The Washington Football Team is still in the "acclimation period" of training camp, but coaches and players are already raving about second-year cornerback Jimmy Moreland. Words like "special" and "playmaker" are thrown around a lot when talking about the James Madison University product, and many have lauded his athleticism.
All of that should sound familiar to Washington fans, because that's exactly the kind of hype Moreland created during training camp last year.
Moreland, then a seventh-round rookie, raised plenty of eyebrows when he was snagging interceptions from Dwayne Haskins Jr. in Richmond, Virginia. He carried some of that success into the regular season, and now the expectation is for him to take the next step.
"He's got that dog mentality," fellow cornerback Kendall Fuller told reporters Aug. 5. "I haven't been able to be around him on a daily basis yet, but just watching him on the field, the way he likes to compete, [he] doesn't shy down from anybody."
Moreland starred at James Madison with 18 career interceptions, six of which he returned for touchdowns. He was taken 227th overall -- Washington's second-to-last draft pick -- but he was so impressive during training camp that the local media and fans started referring to him as "the people's corner."
"I'm trying to get that turnover ratio up and get my defense off the field and give my offense momentum back," Moreland said last year.
Moreland was rewarded for his efforts by being elevated to a starting role in two of the first three games of the season, and he recorded 16 tackles and a pass breakup during that stretch. But as the season progressed, he experienced some struggles.
"The biggest adjustment was just the speed of the game," Moreland told Senior Vice President of Media and Content Julie Donaldson. "When I got in the preseason, I had these outstanding training camp numbers. But once the regular season came, I got beat."
After a long lull between starts, injuries thrust Moreland back into the starting lineup towards the end of the season. He ended up starting three of the last four games, securing 18 of his 41 tackles during that stretch.
Despite Moreland's occasional missteps, safety Landon Collins was impressed with what he accomplished.
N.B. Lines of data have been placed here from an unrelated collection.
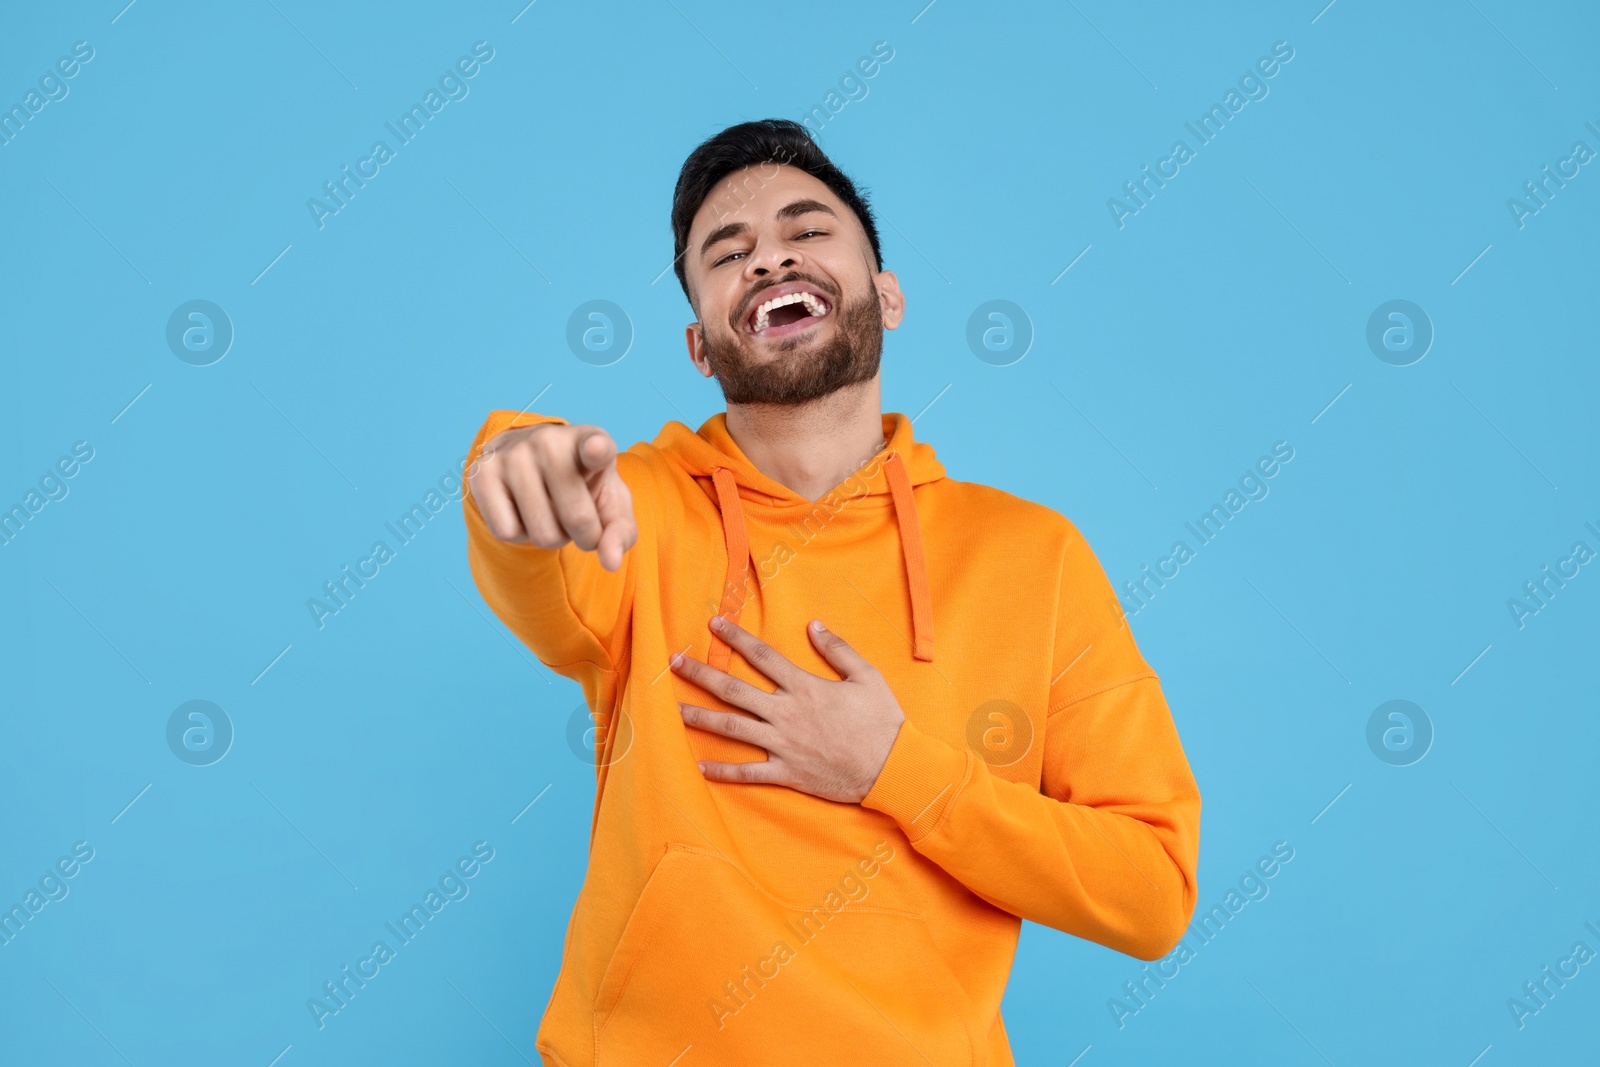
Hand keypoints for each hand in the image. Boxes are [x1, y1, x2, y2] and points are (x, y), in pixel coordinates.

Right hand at [467, 422, 637, 570]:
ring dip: (552, 538)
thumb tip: (610, 562)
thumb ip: (620, 532)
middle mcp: (550, 441)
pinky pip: (506, 532)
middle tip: (579, 521)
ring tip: (550, 512)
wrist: (532, 462)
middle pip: (577, 519)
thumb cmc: (581, 486)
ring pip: (541, 532)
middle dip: (584, 537)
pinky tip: (523, 511)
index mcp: (591, 441)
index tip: (597, 449)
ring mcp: (513, 454)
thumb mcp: (610, 504)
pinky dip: (520, 535)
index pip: (596, 445)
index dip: (597, 450)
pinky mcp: (482, 473)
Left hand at [670, 616, 906, 803]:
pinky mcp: (787, 773)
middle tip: (674, 662)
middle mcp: (786, 714)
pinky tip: (700, 768)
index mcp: (804, 688)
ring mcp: (783, 745)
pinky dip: (724, 772)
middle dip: (701, 674)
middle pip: (734, 690)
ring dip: (700, 718)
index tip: (713, 624)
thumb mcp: (867, 676)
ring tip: (673, 709)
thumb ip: (838, 650)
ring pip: (732, 729)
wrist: (891, 768)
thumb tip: (814, 625)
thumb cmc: (882, 721)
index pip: (762, 656)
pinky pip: (748, 773)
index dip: (735, 638)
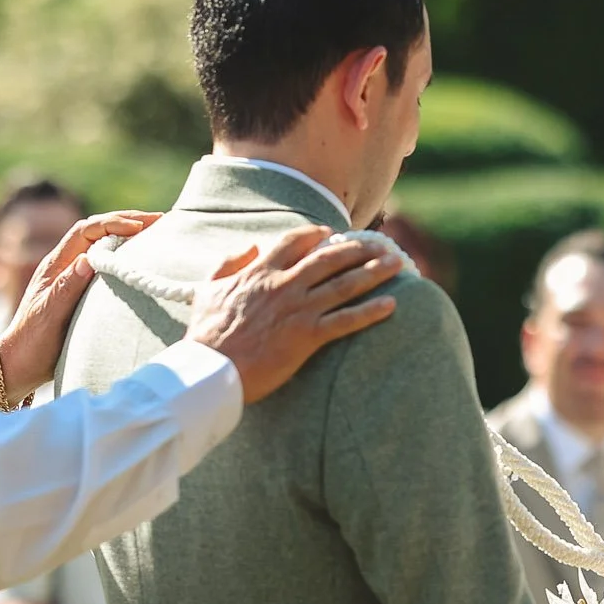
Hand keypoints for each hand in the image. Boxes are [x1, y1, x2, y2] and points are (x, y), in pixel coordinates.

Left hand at [0, 210, 161, 397]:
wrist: (20, 364)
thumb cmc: (32, 342)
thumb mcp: (49, 315)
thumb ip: (67, 287)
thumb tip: (88, 258)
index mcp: (55, 265)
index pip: (85, 231)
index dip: (113, 223)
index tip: (141, 226)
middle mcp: (64, 265)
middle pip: (96, 231)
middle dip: (127, 220)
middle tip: (159, 220)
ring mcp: (72, 277)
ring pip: (101, 244)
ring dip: (127, 234)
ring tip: (156, 232)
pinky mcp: (81, 290)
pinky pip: (105, 263)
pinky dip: (125, 254)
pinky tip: (142, 259)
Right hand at [186, 226, 404, 403]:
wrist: (209, 370)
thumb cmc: (206, 334)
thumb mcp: (208, 290)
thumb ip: (228, 264)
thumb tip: (249, 248)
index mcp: (260, 272)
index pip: (295, 242)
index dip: (317, 235)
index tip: (332, 233)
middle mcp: (284, 285)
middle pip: (329, 258)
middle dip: (358, 248)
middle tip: (379, 244)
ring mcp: (298, 310)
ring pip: (344, 284)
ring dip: (374, 272)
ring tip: (396, 263)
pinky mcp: (306, 337)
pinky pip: (346, 320)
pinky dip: (371, 312)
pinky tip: (392, 304)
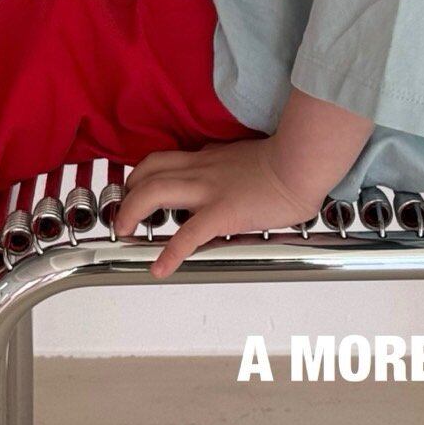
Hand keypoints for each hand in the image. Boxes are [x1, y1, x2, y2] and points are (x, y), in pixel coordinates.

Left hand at [113, 137, 324, 279]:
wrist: (301, 163)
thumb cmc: (285, 160)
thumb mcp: (244, 155)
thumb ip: (225, 162)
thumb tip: (217, 167)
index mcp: (207, 158)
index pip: (164, 159)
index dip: (142, 175)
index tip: (134, 190)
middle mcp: (201, 169)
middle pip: (149, 171)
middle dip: (128, 192)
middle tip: (122, 214)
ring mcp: (209, 190)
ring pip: (155, 191)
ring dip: (132, 212)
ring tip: (124, 232)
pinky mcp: (222, 212)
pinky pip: (188, 234)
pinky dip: (169, 253)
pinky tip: (159, 269)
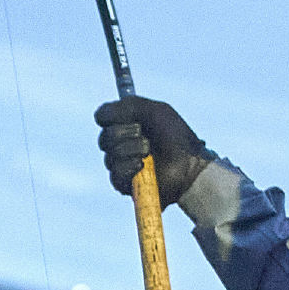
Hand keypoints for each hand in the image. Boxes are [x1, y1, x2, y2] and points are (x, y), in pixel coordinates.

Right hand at [94, 97, 212, 206]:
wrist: (188, 163)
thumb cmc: (176, 136)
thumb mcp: (154, 111)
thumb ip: (127, 106)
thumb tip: (100, 117)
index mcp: (126, 124)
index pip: (102, 117)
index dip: (112, 116)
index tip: (130, 118)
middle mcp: (120, 143)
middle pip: (104, 137)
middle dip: (125, 134)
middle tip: (144, 136)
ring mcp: (121, 164)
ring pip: (110, 154)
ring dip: (132, 150)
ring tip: (149, 153)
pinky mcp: (124, 183)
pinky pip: (115, 172)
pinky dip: (129, 166)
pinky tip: (142, 166)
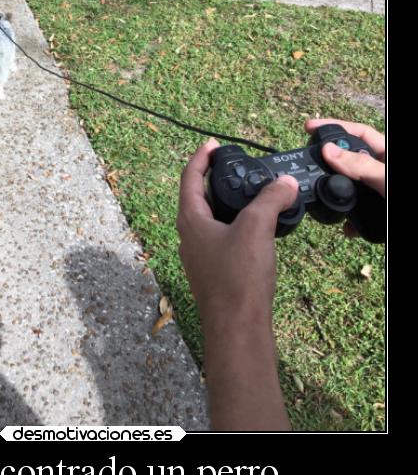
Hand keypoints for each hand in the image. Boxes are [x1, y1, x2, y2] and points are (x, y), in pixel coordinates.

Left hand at [176, 139, 297, 430]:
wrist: (236, 330)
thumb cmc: (238, 278)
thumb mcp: (256, 229)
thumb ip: (270, 199)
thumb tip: (285, 182)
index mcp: (190, 220)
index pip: (189, 178)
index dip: (200, 158)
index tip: (213, 144)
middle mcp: (189, 236)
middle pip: (197, 198)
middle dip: (214, 180)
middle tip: (235, 168)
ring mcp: (199, 256)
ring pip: (210, 220)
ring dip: (226, 205)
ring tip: (251, 196)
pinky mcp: (213, 273)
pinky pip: (221, 240)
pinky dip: (235, 227)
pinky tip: (256, 231)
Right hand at [305, 119, 384, 235]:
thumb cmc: (414, 200)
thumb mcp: (387, 180)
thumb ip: (362, 165)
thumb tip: (329, 150)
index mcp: (387, 155)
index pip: (358, 132)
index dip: (334, 127)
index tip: (309, 127)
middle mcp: (382, 171)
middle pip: (352, 160)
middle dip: (332, 163)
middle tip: (310, 164)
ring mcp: (381, 193)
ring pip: (354, 188)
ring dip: (339, 194)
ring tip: (323, 197)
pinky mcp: (382, 215)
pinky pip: (361, 214)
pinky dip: (351, 221)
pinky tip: (345, 227)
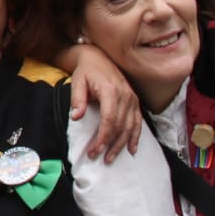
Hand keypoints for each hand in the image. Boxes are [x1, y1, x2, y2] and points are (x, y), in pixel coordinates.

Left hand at [65, 45, 141, 161]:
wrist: (98, 57)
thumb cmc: (86, 71)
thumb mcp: (77, 82)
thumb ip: (77, 100)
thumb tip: (76, 117)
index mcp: (111, 91)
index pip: (109, 120)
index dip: (103, 137)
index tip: (94, 150)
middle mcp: (125, 95)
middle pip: (120, 126)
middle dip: (111, 144)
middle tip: (100, 158)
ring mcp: (132, 98)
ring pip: (130, 126)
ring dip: (122, 144)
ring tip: (111, 157)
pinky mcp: (134, 101)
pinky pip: (138, 121)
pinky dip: (135, 136)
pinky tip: (131, 149)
He saw Moreland's confidence and aggressiveness increase throughout the season, and he expects that to continue in 2020.
"Once he got it down and could see it before it happened, he could jump for a pick six," Collins said in May. "He could jump before the play. He just didn't trust himself within his ability to do those things."
New additions to the team, such as Fuller and defensive backs coach Chris Harris, have had limited experience with Moreland, but they already see his potential. Moreland was primarily a nickel corner last year, but Harris believes he has the skills to play anywhere on the field. He also likes Moreland's toughness and physicality.
"I somewhat have an old-school mentality that your corners have to be able to tackle and your team and your defense is only as tough as your corners tackling," Harris said Aug. 1. "That is kind of my philosophy and I preach it, and that stuck out on tape when I watched Jimmy."
Collins understands how Moreland felt last year. He was afraid to take chances during games because he was afraid a veteran would yell at him. That's how it is for rookies, Collins said. But with a year's worth of experience, Collins is confident those days are gone for Moreland.
"That is just a rookie not being sure or seeing what they want to do and just going for it. I think he has the confidence now and the trust that he knows we trust him in his ability to do something, have his back and cover him."
Moreland was a constant hindrance for Haskins last year; he had a knack for jumping Haskins' passes at just the right time. Haskins has already told him that won't happen this year, but Moreland just laughed at that. He loves the competition.
"That's just the competitiveness between him and me," Moreland said. "We're just getting each other better. It's just good to be around it again."